• World
  • Oct 19

All-women spacewalk creates history

Two NASA astronauts made space history on October 18, completing the first spacewalk by an all-women team when they stepped outside the International Space Station.

Christina Koch and Jessica Meir accomplished the much-anticipated milestone for NASA during a relatively routine mission to swap faulty batteries on the station's exterior.

A first attempt at an all-female spacewalk in March was called off because one of the astronauts’ medium-sized spacesuits was not configured and ready for the journey.

Koch, an electrical engineer, was leading Meir, who holds a doctorate in marine biology and is making her first ever spacewalk.

The two were working to replace a faulty battery charge/discharge unit, known as a BCDU. The station relies on solar power but is out of direct sunlight for much of its orbit and therefore needs batteries, and the BCDUs regulate the amount of charge that goes into them.

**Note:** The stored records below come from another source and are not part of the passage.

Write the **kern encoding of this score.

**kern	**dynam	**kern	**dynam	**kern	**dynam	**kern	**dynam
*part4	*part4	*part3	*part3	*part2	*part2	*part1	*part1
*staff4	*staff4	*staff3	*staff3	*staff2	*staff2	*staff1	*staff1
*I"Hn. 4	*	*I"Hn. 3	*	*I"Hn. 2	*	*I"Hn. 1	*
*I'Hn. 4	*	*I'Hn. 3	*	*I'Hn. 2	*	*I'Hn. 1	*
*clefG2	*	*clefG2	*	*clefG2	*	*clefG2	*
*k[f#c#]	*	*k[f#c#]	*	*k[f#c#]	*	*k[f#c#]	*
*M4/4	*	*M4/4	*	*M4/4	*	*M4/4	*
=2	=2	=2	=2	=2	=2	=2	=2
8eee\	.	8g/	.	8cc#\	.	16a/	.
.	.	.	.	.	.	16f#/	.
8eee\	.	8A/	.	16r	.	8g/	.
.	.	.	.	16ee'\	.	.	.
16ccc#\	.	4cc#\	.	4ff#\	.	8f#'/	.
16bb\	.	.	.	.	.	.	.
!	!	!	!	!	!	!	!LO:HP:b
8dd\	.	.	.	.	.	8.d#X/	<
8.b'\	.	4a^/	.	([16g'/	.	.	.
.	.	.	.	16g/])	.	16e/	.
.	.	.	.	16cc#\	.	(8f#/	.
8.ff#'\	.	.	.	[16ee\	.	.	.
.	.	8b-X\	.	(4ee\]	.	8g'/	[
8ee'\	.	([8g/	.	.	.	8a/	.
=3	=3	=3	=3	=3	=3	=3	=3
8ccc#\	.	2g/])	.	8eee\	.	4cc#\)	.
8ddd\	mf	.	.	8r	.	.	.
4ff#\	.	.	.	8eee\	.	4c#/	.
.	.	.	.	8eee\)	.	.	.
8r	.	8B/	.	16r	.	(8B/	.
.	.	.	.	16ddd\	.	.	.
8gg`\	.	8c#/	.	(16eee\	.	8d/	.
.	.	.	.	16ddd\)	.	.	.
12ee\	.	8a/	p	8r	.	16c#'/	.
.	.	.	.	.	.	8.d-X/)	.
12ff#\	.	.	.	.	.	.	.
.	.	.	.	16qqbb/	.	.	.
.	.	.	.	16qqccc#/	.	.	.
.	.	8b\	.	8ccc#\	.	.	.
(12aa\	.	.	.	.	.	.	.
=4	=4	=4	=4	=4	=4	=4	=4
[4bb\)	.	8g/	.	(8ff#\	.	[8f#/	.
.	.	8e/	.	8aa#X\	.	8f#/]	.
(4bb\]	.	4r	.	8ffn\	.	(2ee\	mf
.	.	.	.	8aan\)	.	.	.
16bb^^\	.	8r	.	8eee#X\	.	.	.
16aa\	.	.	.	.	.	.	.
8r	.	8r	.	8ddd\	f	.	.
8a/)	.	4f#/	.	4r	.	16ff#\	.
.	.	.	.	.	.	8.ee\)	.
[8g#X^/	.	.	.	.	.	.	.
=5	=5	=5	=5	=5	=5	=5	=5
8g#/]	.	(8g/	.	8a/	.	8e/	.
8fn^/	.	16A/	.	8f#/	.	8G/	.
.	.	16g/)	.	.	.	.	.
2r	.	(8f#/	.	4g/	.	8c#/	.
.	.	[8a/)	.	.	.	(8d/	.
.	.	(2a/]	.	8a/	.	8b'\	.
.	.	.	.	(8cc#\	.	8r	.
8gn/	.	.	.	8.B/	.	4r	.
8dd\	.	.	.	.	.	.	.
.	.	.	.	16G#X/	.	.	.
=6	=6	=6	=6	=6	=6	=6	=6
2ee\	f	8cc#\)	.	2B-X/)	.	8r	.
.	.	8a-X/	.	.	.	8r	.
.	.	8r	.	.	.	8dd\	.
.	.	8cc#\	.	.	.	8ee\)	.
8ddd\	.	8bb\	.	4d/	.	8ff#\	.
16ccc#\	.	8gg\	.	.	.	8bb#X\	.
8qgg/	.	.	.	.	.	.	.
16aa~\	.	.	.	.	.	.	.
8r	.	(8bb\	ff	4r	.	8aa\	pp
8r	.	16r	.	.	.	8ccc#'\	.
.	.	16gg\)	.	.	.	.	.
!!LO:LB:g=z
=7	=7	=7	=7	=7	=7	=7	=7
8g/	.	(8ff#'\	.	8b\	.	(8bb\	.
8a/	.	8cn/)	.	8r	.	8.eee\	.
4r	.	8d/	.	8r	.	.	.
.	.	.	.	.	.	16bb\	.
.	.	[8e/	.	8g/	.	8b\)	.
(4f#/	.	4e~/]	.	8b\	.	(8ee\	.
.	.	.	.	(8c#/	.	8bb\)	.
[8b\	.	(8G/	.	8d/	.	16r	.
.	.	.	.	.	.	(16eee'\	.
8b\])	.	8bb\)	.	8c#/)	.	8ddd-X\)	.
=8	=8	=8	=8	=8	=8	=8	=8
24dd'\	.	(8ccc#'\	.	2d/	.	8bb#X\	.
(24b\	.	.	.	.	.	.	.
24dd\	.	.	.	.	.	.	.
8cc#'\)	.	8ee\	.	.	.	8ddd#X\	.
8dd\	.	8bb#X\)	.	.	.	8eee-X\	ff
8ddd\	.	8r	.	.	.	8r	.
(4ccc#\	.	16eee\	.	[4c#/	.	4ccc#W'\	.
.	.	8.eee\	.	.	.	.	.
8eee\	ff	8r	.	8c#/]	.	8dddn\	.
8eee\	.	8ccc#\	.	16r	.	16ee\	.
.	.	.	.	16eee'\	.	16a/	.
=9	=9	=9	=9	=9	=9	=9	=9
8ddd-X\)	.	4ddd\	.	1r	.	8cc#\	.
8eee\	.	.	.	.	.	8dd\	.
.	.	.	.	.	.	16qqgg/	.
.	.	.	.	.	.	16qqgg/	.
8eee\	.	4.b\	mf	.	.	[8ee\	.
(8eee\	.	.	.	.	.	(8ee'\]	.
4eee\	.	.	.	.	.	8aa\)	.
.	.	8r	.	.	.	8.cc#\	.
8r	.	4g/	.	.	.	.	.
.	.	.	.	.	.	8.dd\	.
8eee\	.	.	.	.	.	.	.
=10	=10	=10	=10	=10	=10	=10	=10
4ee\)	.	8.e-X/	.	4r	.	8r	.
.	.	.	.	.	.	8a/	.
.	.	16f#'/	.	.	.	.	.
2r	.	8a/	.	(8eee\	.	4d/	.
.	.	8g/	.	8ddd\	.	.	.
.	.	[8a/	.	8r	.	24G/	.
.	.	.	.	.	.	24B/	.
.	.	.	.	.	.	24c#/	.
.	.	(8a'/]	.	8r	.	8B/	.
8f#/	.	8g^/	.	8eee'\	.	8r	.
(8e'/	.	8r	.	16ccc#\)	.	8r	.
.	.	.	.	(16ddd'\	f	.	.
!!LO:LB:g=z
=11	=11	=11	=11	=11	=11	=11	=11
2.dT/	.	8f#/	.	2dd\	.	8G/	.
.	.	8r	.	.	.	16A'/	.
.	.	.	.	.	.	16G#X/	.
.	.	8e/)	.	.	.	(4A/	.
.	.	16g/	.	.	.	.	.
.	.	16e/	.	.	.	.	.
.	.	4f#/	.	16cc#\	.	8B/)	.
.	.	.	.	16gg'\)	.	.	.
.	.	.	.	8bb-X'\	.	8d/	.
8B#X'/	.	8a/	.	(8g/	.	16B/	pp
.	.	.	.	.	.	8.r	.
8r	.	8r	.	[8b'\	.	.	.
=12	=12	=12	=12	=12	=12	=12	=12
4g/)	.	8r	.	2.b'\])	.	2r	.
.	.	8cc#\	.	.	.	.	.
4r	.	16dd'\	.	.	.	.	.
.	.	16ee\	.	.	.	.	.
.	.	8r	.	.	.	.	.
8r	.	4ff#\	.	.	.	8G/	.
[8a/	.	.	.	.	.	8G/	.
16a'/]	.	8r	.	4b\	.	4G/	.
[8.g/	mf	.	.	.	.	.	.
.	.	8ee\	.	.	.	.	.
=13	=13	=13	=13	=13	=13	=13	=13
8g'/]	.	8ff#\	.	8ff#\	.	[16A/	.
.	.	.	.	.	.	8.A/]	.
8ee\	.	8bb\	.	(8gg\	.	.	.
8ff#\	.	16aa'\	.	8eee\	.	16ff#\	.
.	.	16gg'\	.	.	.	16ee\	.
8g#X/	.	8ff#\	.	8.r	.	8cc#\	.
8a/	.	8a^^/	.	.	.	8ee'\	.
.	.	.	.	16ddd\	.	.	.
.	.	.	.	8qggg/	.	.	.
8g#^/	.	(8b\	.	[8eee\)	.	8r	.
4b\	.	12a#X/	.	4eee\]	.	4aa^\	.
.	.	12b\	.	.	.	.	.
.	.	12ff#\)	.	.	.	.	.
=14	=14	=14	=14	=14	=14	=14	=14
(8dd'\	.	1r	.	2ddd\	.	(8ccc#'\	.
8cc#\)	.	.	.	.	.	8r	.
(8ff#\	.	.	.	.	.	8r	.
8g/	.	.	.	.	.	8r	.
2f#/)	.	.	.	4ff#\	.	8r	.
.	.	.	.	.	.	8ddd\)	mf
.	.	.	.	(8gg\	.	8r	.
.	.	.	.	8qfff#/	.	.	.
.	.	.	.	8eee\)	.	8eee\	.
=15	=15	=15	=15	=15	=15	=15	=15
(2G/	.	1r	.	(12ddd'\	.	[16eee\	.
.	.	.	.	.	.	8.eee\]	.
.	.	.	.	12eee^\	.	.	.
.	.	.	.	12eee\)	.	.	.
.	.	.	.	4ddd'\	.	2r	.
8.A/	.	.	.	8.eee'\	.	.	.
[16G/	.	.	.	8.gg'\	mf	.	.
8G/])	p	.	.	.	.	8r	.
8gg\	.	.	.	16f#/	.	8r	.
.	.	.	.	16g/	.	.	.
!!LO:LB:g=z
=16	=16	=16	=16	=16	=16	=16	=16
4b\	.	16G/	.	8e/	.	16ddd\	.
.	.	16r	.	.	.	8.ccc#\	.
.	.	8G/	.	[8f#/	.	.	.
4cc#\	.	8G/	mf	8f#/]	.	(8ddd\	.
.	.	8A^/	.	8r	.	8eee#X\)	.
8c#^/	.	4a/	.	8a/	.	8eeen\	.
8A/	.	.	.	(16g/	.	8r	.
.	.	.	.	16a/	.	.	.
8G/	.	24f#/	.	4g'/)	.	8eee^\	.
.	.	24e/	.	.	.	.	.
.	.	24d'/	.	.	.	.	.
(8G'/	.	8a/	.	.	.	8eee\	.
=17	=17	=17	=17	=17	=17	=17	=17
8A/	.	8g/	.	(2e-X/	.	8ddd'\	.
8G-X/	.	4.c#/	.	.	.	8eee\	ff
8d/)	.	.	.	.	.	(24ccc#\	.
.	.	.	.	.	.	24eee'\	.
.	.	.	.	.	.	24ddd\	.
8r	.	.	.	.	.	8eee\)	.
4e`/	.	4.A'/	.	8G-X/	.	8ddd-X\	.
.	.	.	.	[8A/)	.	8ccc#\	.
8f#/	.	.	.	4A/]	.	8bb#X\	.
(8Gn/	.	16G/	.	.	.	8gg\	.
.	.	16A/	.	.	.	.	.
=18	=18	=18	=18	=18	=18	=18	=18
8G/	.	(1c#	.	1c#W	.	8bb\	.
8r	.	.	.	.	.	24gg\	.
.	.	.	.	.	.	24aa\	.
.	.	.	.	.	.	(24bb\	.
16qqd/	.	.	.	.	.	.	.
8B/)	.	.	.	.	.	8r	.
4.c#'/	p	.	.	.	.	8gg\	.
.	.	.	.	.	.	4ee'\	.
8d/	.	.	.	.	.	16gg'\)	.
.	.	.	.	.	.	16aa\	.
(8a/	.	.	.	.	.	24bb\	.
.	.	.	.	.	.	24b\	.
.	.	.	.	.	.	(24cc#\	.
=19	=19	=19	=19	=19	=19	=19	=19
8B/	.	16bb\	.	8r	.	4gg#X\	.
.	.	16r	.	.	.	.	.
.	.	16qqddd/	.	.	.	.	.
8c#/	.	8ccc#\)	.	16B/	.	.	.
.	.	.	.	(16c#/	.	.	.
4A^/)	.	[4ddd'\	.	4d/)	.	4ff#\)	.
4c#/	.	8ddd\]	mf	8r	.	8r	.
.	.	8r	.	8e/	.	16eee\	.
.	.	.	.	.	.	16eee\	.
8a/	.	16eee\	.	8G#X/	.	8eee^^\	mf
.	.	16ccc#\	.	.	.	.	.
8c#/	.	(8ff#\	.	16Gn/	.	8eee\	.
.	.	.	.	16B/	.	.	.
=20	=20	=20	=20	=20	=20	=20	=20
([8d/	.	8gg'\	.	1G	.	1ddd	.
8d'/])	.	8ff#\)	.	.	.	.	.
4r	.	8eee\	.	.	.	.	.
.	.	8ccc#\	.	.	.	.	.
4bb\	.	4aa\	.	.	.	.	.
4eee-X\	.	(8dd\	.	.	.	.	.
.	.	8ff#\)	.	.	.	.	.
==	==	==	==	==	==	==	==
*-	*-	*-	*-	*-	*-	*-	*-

The current task is part of a wider mission of replacing aging nickel-hydrogen batteries with higher capacity lithium-ion units.

This was Koch’s fourth spacewalk and Meir’s first. Both women, selected as astronaut candidates in 2013, are on their first trip to work and live aboard the space station. Meir is the 15th woman to spacewalk.

Koch is scheduled set to complete the longest single space flight by a woman by remaining in orbit aboard the station until February 2020. 

The US sent its first female astronaut into space in 1983, when Sally Ride took part in the seventh Space Shuttle mission, and has now had more women astronauts than any other country. But the first woman in space was Soviet cosmonaut Valentina Tereshkova in 1963, followed by compatriot Svetlana Savitskaya in 1982, who was also the first woman spacewalker two years later.

The spacewalk comes as NASA plans to return to the Moon by 2024 under the Artemis mission, named for the twin sister of Apollo in Greek mythology. The mission will see the first woman to set foot on the lunar surface, possibly as part of an all-women team.